Underglaze blue Shield mark for Vienna,
incised modellers mark ‘Q’
24cm high, base 18×15.5cm
Condition: fine condition, some minor firing flaws, enamels are excellent, small losses to some leaves of grapes & on hats, his right hand with excellent ‘invisible’ restoration to fingers, displays superbly.
ref. Sturm-Bednarczyk & Sladek, ‘CEREMONIES FEASTS COSTUMES – Viennese Porcelain Figures’ p148 for an example, also the frontispiece of the book; fig. 228 “Wine grower as an allegory of autumn”, c. 1765 (Umeleckoprumyslové Museum, Prague).
This example differs very slightly in the construction of the components, with the kneeling woman’s hand resting under the man’s armpit rather than on his coat tail, and her other hand not actually grasping the tool. The colour palette is the same yellow, pink, blue, and tones of green & brown, but the Prague example also includes two instances of gold being used.
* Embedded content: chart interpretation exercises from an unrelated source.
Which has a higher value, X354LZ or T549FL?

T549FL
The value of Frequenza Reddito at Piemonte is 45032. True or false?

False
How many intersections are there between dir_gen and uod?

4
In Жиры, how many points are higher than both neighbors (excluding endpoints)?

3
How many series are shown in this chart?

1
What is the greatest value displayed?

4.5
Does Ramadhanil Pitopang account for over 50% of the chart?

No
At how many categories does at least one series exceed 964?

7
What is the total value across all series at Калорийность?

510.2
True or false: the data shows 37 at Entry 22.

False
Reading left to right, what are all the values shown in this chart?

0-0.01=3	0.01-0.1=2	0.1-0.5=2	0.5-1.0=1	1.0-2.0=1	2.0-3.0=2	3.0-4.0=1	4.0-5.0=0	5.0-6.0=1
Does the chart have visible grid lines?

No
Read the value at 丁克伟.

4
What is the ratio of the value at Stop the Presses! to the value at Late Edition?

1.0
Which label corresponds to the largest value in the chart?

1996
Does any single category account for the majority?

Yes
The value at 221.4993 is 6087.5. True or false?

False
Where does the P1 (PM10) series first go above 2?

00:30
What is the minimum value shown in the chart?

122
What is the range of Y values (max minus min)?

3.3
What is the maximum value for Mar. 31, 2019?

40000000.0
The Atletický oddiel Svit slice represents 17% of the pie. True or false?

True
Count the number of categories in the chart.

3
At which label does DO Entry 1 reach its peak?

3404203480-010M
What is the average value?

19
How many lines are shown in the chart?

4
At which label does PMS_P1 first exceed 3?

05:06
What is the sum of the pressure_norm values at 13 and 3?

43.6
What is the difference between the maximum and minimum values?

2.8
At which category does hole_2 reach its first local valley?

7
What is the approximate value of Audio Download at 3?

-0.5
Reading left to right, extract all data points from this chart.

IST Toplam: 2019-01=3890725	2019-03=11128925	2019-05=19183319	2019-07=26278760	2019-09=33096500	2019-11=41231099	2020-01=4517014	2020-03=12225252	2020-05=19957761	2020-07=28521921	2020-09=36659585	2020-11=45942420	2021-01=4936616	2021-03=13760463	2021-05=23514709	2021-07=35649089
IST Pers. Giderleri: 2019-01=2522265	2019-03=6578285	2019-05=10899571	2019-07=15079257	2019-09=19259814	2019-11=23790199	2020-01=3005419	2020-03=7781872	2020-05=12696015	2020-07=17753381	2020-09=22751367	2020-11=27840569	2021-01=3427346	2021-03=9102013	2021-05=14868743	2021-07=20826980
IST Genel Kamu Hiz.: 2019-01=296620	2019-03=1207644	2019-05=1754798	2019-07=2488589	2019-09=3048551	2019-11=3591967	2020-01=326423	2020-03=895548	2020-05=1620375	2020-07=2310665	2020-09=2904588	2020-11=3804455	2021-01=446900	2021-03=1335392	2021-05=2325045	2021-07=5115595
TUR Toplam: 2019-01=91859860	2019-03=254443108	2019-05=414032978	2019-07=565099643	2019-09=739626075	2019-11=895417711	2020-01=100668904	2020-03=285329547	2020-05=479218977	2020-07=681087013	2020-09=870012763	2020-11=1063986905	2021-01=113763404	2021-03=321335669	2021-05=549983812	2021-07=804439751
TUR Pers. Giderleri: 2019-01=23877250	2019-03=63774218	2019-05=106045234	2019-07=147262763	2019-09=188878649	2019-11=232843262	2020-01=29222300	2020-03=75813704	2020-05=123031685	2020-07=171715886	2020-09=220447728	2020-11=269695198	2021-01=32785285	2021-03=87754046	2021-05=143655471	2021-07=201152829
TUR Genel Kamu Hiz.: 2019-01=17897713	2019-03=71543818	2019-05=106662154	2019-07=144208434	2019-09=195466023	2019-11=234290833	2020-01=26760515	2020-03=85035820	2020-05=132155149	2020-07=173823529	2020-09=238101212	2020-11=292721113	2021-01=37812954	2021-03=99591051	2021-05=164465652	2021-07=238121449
This remarkable figure, along with others by the same sculptor, would have been part of a grand table decoration for the banquets of an important person. The figures depicted are rather ‘antique figures’, with the costumes belonging more to the 17th century; along with the subjects of idealic pastorale pastimes, such as the harvesting of grapes seen here, it indicates they are related to the favourite occupation of the Rococo courts in Europe: dress-up balls. Marie Antoinette as a shepherdess is an image well remembered in the present, and was a common occurrence in the 18th century. Grand balls were held with attendees all dressing in ‘pastoral’ costumes. Imagine such a ball, with an associated dining experience included. Sitting at the table in one’s costume, there was a splendid representation of the pastoral ideal in the form of the colourful figures spread down the tabletop between the guests. The perfect conversation starters, and with the lively & expressive interactions of the characters seen in these Viennese figures, no end of witty comments would be possible.
This example is one of a group of four figures depicting the seasons. With the grapes being harvested, it is Autumn; in the same Prague collection are two other figure groups matching (the key difference being 3-figures on a single oval base) – ‘Reaper as allegory of summer’ and ‘Ice skater as allegory of Winter’. Missing is a figure of spring; presumably the ladies depicted will have baskets of ‘spring flowers’ or fruits.
The modelled who incised ‘Q’ as his symbol is well represented in any collection with early Vienna figures.